Dass der Protest der Bürgerinitiativen aus dem Flughafen-Umland gegen Lärm und Flächenverbrauch beim Terminal 3 weiter anhält, wundert also nicht. Denn Terminal 3 wird viele der zusätzlichen Flüge erst ermöglichen.

Seit Eröffnung der Nordwestbahn im Oktober 2011 demonstrieren die Gegner des Ausbaus im Wochentakt. Auch für den Tag der Grundsteinlegung haben sie eine Mahnwache angekündigt. Unterstützung erhalten sie beispielsweise von der Rüsselsheimer Mobilitäts-Dezernentin Marianne Flörsheimer (Linke): "Eine vertretbare Größe des Flughafens ist schon längst überschritten, jedes weitere Wachstum ist unverantwortlich." Das Bündnis der flughafenkritischen Bürgerinitiativen nennt Terminal 3 gar den "Sargnagel für die Rhein-Main-Region". 

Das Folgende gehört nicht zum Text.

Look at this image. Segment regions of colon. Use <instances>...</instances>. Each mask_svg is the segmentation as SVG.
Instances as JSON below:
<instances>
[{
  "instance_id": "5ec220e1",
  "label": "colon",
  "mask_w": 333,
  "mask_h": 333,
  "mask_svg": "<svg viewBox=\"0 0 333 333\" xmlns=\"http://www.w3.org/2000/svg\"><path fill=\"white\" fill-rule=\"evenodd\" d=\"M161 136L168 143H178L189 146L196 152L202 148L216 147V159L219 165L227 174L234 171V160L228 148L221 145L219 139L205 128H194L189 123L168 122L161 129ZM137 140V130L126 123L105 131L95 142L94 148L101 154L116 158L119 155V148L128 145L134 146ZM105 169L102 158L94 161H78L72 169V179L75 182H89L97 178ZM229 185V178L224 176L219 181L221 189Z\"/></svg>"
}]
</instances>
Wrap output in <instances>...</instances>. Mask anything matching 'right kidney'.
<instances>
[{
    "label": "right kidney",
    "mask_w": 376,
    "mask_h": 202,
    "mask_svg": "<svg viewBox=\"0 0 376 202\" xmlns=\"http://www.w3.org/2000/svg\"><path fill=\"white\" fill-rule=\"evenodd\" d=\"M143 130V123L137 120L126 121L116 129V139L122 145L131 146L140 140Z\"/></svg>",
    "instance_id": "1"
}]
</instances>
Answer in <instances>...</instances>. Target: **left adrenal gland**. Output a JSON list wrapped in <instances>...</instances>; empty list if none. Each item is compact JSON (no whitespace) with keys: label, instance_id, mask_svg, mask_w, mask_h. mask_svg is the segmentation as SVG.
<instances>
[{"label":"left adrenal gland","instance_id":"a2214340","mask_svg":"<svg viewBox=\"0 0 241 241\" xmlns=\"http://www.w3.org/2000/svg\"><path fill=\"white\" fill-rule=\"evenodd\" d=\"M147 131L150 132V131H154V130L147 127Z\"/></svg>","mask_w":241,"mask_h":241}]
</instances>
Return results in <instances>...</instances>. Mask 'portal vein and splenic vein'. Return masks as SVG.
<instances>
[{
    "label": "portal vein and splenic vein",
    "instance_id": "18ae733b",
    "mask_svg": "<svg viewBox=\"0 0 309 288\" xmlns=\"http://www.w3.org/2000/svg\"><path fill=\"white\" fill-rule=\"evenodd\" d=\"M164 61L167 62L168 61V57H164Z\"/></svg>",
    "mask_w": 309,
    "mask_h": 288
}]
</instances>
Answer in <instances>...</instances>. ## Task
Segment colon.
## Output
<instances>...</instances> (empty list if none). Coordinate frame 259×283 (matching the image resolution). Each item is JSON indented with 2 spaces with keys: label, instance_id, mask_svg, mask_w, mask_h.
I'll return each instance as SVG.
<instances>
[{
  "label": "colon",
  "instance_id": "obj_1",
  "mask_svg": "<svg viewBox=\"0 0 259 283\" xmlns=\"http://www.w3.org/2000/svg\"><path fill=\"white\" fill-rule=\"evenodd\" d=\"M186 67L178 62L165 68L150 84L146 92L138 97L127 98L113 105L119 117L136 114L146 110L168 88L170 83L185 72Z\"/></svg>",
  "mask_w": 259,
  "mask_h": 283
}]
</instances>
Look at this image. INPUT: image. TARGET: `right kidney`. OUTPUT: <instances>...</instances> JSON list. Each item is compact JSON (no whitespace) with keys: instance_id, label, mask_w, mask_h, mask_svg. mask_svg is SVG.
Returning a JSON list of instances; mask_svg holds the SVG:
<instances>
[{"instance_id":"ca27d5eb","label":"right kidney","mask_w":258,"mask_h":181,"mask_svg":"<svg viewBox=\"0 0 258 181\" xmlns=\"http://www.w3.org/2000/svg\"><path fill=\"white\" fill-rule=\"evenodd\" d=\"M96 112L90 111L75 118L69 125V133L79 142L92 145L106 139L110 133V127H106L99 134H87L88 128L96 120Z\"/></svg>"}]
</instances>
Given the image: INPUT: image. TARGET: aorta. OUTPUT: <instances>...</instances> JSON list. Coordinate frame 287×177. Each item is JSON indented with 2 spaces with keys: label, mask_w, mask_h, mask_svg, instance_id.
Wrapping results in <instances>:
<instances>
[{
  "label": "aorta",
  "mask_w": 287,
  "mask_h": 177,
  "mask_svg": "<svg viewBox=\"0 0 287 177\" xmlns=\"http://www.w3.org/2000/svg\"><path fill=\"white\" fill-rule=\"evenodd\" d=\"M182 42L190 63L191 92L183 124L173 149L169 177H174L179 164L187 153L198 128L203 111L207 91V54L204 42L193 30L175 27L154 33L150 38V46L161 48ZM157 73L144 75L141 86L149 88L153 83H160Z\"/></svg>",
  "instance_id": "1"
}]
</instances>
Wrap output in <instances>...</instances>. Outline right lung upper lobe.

Die baulichen Gegebenheiten am Frankfurter Autobahn-Kreuz haben die Planer zu manchem Klimmzug gezwungen: So entsteht das Terminal 3 anders als die bisherige Passagier-Infrastruktur südlich der Start- und Landebahnen. Vom Fernbahnhof müssen Passagiere mehr als 5 Kilometer überwinden, um an ihr Gate zu kommen. Nach den Plänen der Fraport AG sollen sie dafür eine nagelneue fahrerlose Bahn mit acht Minuten Fahrtzeit nutzen. Der Auftrag ist an ein Konsortium aus Siemens, Max Bögl und Keolis gegangen.